Marlena Raines

Author note: In our series “Take Out,” we will spotlight Black-owned restaurants in New Haven. Through this, we hope to introduce Yale students to new eats and experiences across Elm City and support local Black-owned businesses.

When we first walked into Ricky D’s Rib Shack, it was hard not to miss the red walls adorned with plaques, college pennants and paintings. Despite the lack of indoor dining, the ’90s hip-hop music in the background and the energy from the employees tailored a personal and ambient dining experience. We walked up to the counter and placed our order, Combo #1, a platter of beef brisket, pulled pork and ribs with two sides and cornbread. Within 10 minutes, our meal was ready.

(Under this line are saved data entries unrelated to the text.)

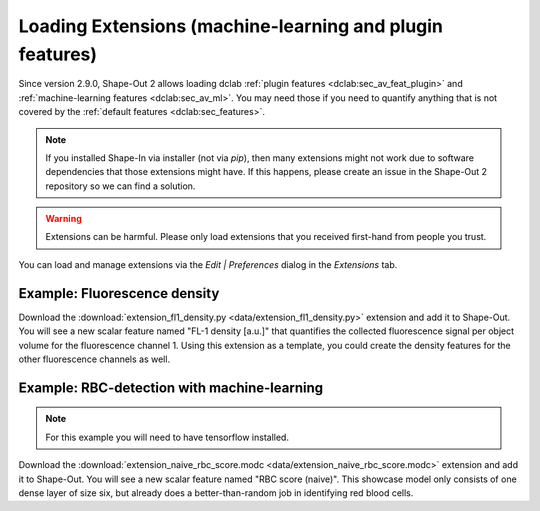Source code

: .. _sec_qg_extensions:

=========================================================
Loading Extensions (machine-learning and plugin features)
=========================================================
Since version 2.9.0, Shape-Out 2 allows loading dclab
:ref:`plugin features <dclab:sec_av_feat_plugin>` and
:ref:`machine-learning features <dclab:sec_av_ml>`.
You may need those if you need to quantify anything that is not
covered by the :ref:`default features <dclab:sec_features>`.

.. note::
    If you installed Shape-In via installer (not via `pip`), then
    many extensions might not work due to software dependencies that
    those extensions might have. If this happens, please create an
    issue in the Shape-Out 2 repository so we can find a solution.

.. warning::
    Extensions can be harmful. Please only load extensions that you
    received first-hand from people you trust.


You can load and manage extensions via the *Edit | Preferences* dialog in the
*Extensions* tab.

.. image:: scrots/qg_extensions.png
    :target: _images/qg_extensions.png


Example: Fluorescence density
-----------------------------
Download the :download:`extension_fl1_density.py <data/extension_fl1_density.py>`
extension and add it to Shape-Out. You will see a new scalar feature named
"FL-1 density [a.u.]" that quantifies the collected fluorescence signal
per object volume for the fluorescence channel 1. Using this extension as
a template, you could create the density features for the other fluorescence
channels as well.


Example: RBC-detection with machine-learning
--------------------------------------------
.. note::

    For this example you will need to have tensorflow installed.

Download the :download:`extension_naive_rbc_score.modc <data/extension_naive_rbc_score.modc>`
extension and add it to Shape-Out. You will see a new scalar feature named
"RBC score (naive)". This showcase model only consists of one dense layer
of size six, but already does a better-than-random job in identifying
red blood cells.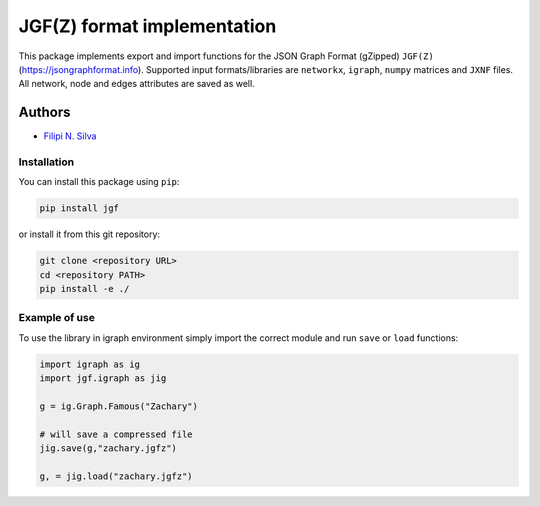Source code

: 
JGF(Z) format implementation
============================

This package implements export and import functions for the JSON Graph Format (gZipped) ``JGF(Z)`` (https://jsongraphformat.info). Supported input formats/libraries are ``networkx``\ , ``igraph``\ , ``numpy`` matrices and ``JXNF`` files. All network, node and edges attributes are saved as well.

Authors
^^^^^^^


* `Filipi N. Silva <filsilva@iu.edu>`_


.. raw:: html

   <!-- ### Contributors
   - Franco Pestilli (franpest@indiana.edu) -->




.. raw:: html

   <!-- ### Funding  -->
   <!-- [![NSF-BCS-1734853](https://img.shields.io/badge/NSF_BCS-1734853-blue.svg)](https://nsf.gov/awardsearch/showAward?AWD_ID=1734853) -->





.. raw:: html

   <!-- ### Citations

   1. Adai, Alex T., Shailesh V. Date, Shannon Wieland, and Edward M. Marcotte. "LGL: creating a map of protein function with an algorithm for visualizing very large biological networks." Journal of molecular biology 340, no. 1 (2004): 179-190. [https://doi.org/10.1016/j.jmb.2004.04.047](https://doi.org/10.1016/j.jmb.2004.04.047) -->



Installation
------------

You can install this package using ``pip``\ :

.. code-block:: bash

   pip install jgf

or install it from this git repository:

.. code-block:: bash

   git clone <repository URL>
   cd <repository PATH>
   pip install -e ./

Example of use
--------------

To use the library in igraph environment simply import the correct module and run ``save`` or ``load`` functions:

.. code-block:: python

   import igraph as ig
   import jgf.igraph as jig

   g = ig.Graph.Famous("Zachary")

   # will save a compressed file
   jig.save(g,"zachary.jgfz")

   g, = jig.load("zachary.jgfz")
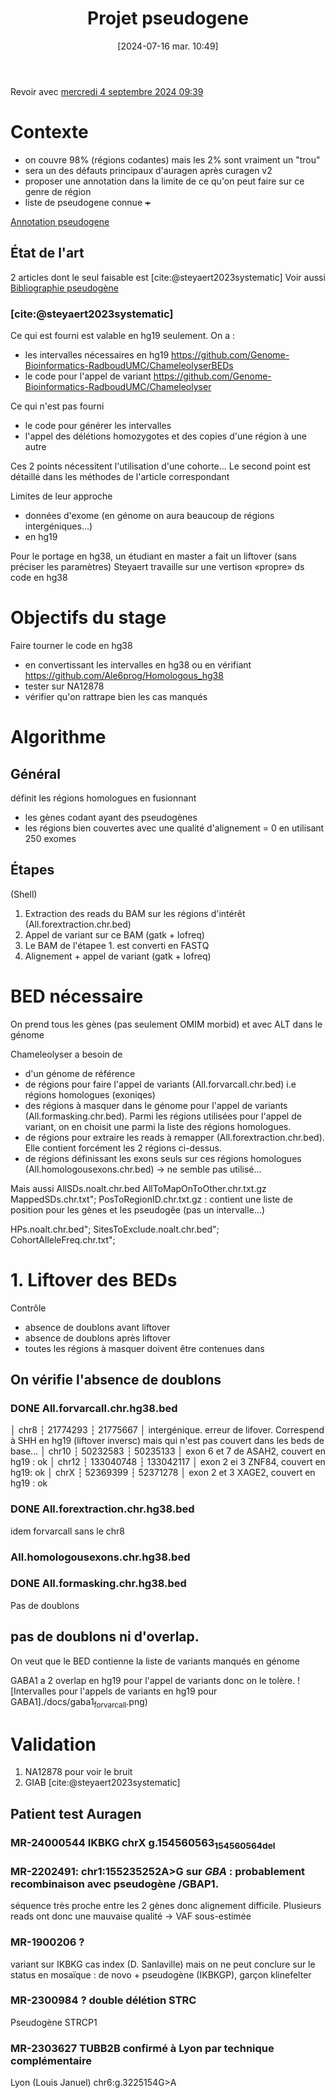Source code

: #+title:      Projet pseudogene
#+date:       [2024-07-16 mar. 10:49]
#+filetags:   :projet:pseudogene:auragen:
#+identifier: 20240716T104901

Revoir avec [[denote:20240904T093904][mercredi  4 septembre 2024 09:39]]

* Contexte
- on couvre 98% (régions codantes) mais les 2% sont vraiment un "trou"
- sera un des défauts principaux d'auragen après curagen v2
- proposer une annotation dans la limite de ce qu'on peut faire sur ce genre de région
- liste de pseudogene connue +++
[[denote:20240828T093200][Annotation pseudogene]]

** État de l'art
2 articles dont le seul faisable est [cite:@steyaert2023systematic]
Voir aussi [[denote:20240716T104934][Bibliographie pseudogène]]

*** [cite:@steyaert2023systematic]

Ce qui est fourni est valable en hg19 seulement. On a :
- les intervalles nécessaires en hg19  https://github.com/Genome-Bioinformatics-RadboudUMC/ChameleolyserBEDs
- le code pour l'appel de variant https://github.com/Genome-Bioinformatics-RadboudUMC/Chameleolyser
Ce qui n'est pas fourni
- le code pour générer les intervalles
- l'appel des délétions homozygotes et des copies d'une région à une autre
Ces 2 points nécessitent l'utilisation d'une cohorte... Le second point est détaillé dans les méthodes de l'article correspondant

Limites de leur approche
- données d'exome (en génome on aura beaucoup de régions intergéniques...)
- en hg19

Pour le portage en hg38, un étudiant en master a fait un liftover (sans préciser les paramètres)
Steyaert travaille sur une vertison «propre» ds code en hg38

* Objectifs du stage
Faire tourner le code en hg38
- en convertissant les intervalles en hg38 ou en vérifiant https://github.com/Ale6prog/Homologous_hg38
- tester sur NA12878
- vérifier qu'on rattrape bien les cas manqués

* Algorithme
** Général
définit les régions homologues en fusionnant
- les gènes codant ayant des pseudogènes
- les régions bien couvertes avec une qualité d'alignement = 0 en utilisant 250 exomes
** Étapes
(Shell)
1. Extraction des reads du BAM sur les régions d'intérêt (All.forextraction.chr.bed)
2. Appel de variant sur ce BAM (gatk + lofreq)
3. Le BAM de l'étapee 1. est converti en FASTQ
4. Alignement + appel de variant (gatk + lofreq)
* Réunions :noexport:
- [[denote:20240819T145456][lundi 19 août 2024 14:54]]
* BED nécessaire
On prend tous les gènes (pas seulement OMIM morbid) et avec ALT dans le génome

Chameleolyser a besoin de
- d'un génome de référence
- de régions pour faire l'appel de variants (All.forvarcall.chr.bed) i.e régions homologues (exoniqes)
- des régions à masquer dans le génome pour l'appel de variants (All.formasking.chr.bed). Parmi les régions utilisées pour l'appel de variant, on en choisit une parmi la liste des régions homologues.
- de régions pour extraire les reads à remapper (All.forextraction.chr.bed). Elle contient forcément les 2 régions ci-dessus.
- de régions définissant les exons seuls sur ces régions homologues (All.homologousexons.chr.bed) -> ne semble pas utilisé...

[[file:images/auragen/chameleolyzer-bed.png]]
Mais aussi
AllSDs.noalt.chr.bed
AllToMapOnToOther.chr.txt.gz
MappedSDs.chr.txt";
PosToRegionID.chr.txt.gz : contient une liste de position pour les gènes et les pseudogêe (pas un intervalle...)

HPs.noalt.chr.bed";
SitesToExclude.noalt.chr.bed";
CohortAlleleFreq.chr.txt";

* 1. Liftover des BEDs
Contrôle
- absence de doublons avant liftover
- absence de doublons après liftover
- toutes les régions à masquer doivent être contenues dans
** On vérifie l'absence de doublons
*** DONE All.forvarcall.chr.hg38.bed
CLOSED: [2024-08-26 lun. 14:28]
│ chr8 ┆ 21774293 ┆ 21775667 │ intergénique. erreur de lifover. Correspend à SHH en hg19 (liftover inversc) mais qui n'est pas couvert dans les beds de base...
│ chr10 ┆ 50232583 ┆ 50235133 │ exon 6 et 7 de ASAH2, couvert en hg19 : ok
│ chr12 ┆ 133040748 ┆ 133042117 │ exon 2 ei 3 ZNF84, couvert en hg19: ok
│ chrX ┆ 52369399 ┆ 52371278 │ exon 2 et 3 XAGE2, couvert en hg19 : ok
*** DONE All.forextraction.chr.hg38.bed
CLOSED: [2024-08-26 lun. 14:28]
idem forvarcall sans le chr8
*** All.homologousexons.chr.hg38.bed
*** DONE All.formasking.chr.hg38.bed
CLOSED: [2024-08-26 lun. 14:28]
Pas de doublons

** pas de doublons ni d'overlap.
On veut que le BED contienne la liste de variants manqués en génome

GABA1 a 2 overlap en hg19 pour l'appel de variants donc on le tolère.
![Intervalles pour l'appels de variants en hg19 pour
GABA1]./docs/gaba1_forvarcall.png)
* Validation
1. NA12878 pour voir le bruit
2. GIAB [cite:@steyaert2023systematic]

** Patient test Auragen
*** MR-24000544 IKBKG chrX g.154560563_154560564del
*** MR-2202491:  chr1:155235252A>G  sur /GBA/ : probablement recombinaison avec pseudogène /GBAP1.
séquence très proche entre les 2 gènes donc alignement difficile.
Plusieurs reads ont donc une mauvaise qualité -> VAF sous-estimée
*** MR-1900206 ?
variant sur IKBKG cas index (D. Sanlaville) mais on ne peut conclure sur le status en mosaïque : de novo + pseudogène (IKBKGP), garçon klinefelter
***  MR-2300984 ? double délétion STRC
Pseudogène STRCP1
*** MR-2303627 TUBB2B confirmé à Lyon par technique complémentaire
Lyon (Louis Januel)
chr6:g.3225154G>A
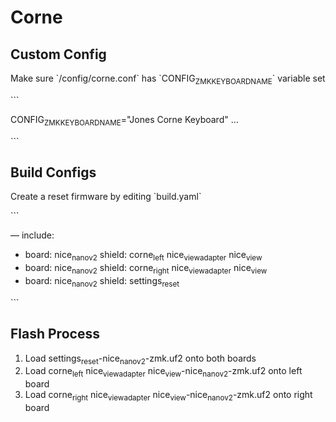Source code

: * Corne

** Custom Config

Make sure `/config/corne.conf` has `CONFIG_ZMK_KEYBOARD_NAME` variable set

```
# Name the keyboard
CONFIG_ZMK_KEYBOARD_NAME="Jones Corne Keyboard"
...
# Enable USB Logging (this increases power usage by a significant amount, turn it off when not in use)
# CONFIG_ZMK_USB_LOGGING=y
```

** Build Configs

Create a reset firmware by editing `build.yaml`

```
# For simple board + shield combinations, add them
# to the top level board and shield arrays, for more
# control, add individual board + shield combinations to
# the `include` property, e.g:
#
# board: [ "nice_nano_v2" ]
# shield: [ "corne_left", "corne_right" ]
# include:
#   - board: bdn9_rev2
#   - board: nice_nano_v2
#     shield: reviung41
#
---
include:
  - board: nice_nano_v2
    shield: corne_left nice_view_adapter nice_view
  - board: nice_nano_v2
    shield: corne_right nice_view_adapter nice_view
  - board: nice_nano_v2
    shield: settings_reset
```

** Flash Process

1. Load settings_reset-nice_nano_v2-zmk.uf2 onto both boards
2. Load corne_left nice_view_adapter nice_view-nice_nano_v2-zmk.uf2 onto left board
3. Load corne_right nice_view_adapter nice_view-nice_nano_v2-zmk.uf2 onto right board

We didn’t open our to-go box immediately. Instead, we sat down to talk with Ricky Evans, the owner.

Ricky didn’t start out in the restaurant business. For years, he had been climbing the corporate ladder in New York City before realizing that he wanted something different from his life. He recalled his forever love for backyard barbecues and cookouts for his friends and family — with “good people, good energy and good vibes.” Just from a quick glimpse of the restaurant’s interior, Ricky brings this lively and welcoming atmosphere that he enjoyed throughout his life into this restaurant.

His journey began seven years ago when he moved to New Haven and bought his first food truck. After three years of success, Ricky was able to open his brick and mortar storefront. When the restaurant first opened, the walls were empty. The first thing Ricky did was paint “Everyday’s a Cookout” on the wall — a testament to his mission to recreate the familiar vibes of his fun family gatherings.

Ricky managed to keep the rib shack open throughout the spring despite the COVID-19 outbreak severely hurting the restaurant industry. He’s had to adjust his business model to focus on grab-and-go takeout, delivery and UberEats. But social distancing guidelines have restricted his ability to cater large events like usual, and Ricky misses seeing his customers dine in. He told us stories of loyal customers calling to make sure that Ricky and his restaurant were both doing well throughout the pandemic.

Despite the pandemic halting his usual flow of business, the restaurant is still going strong for almost five years now. Ricky is incredibly grateful for the longevity of his business. However, he notes that some people automatically assume that Black-owned restaurants and shops will quickly go out of business.

According to Ricky, before entering a Black-owned restaurant, customers generally assume “they’re walking into a hole in the wall, or walking into an unprofessional environment … [and] the product isn’t going to be consistent or isn’t going to be good, so a lot of people just don’t even bother.”

Ricky takes pride in his recipes and stellar ratings from local residents and government officials, proving these stereotypes wrong.

Ricky’s dedication for Black visibility is even more apparent when you look at the walls. The college pennants aren’t just any pennants. They’re from historically Black colleges and universities. Ricky Evans went to Virginia State University, and several family members went to Howard University. The paintings are all from a local Black artist named Chris Ferguson. Ricky helps sell Ferguson’s artworks by offering the restaurant’s walls as display.

After our interview, we were finally able to open our to-go-boxes. We were silenced by the first bite.

The ribs, pulled pork and brisket were some of the most tender and juicy meats we’ve ever tasted. The smokiness of the meats paired with the savory in-house barbeque sauce elevated the flavor to another level. It’s difficult to properly describe without actually letting your tastebuds experience the flavor. Coupled with corn on the cob, mac and cheese and cornbread, Ricky’s is traditional soul food like you’ve never tasted before.

We had leftovers from our dinner, so we took it back to a suitemate. And they described Ricky’s food as “dangerously good” — the leftovers did not last very long.

For students and residents who have not ventured up to Science Park, you are missing out on the best ribs in town. And it’s just a quick shuttle ride away — take the Red Line to 25 Science Park, and it’ll bring you straight to Ricky D’s.

Take a break from Yale Dining or your cooking, and try Ricky D’s bestselling beef brisket sandwich, or get a combo sampling of their ribs, brisket, wings and so much more.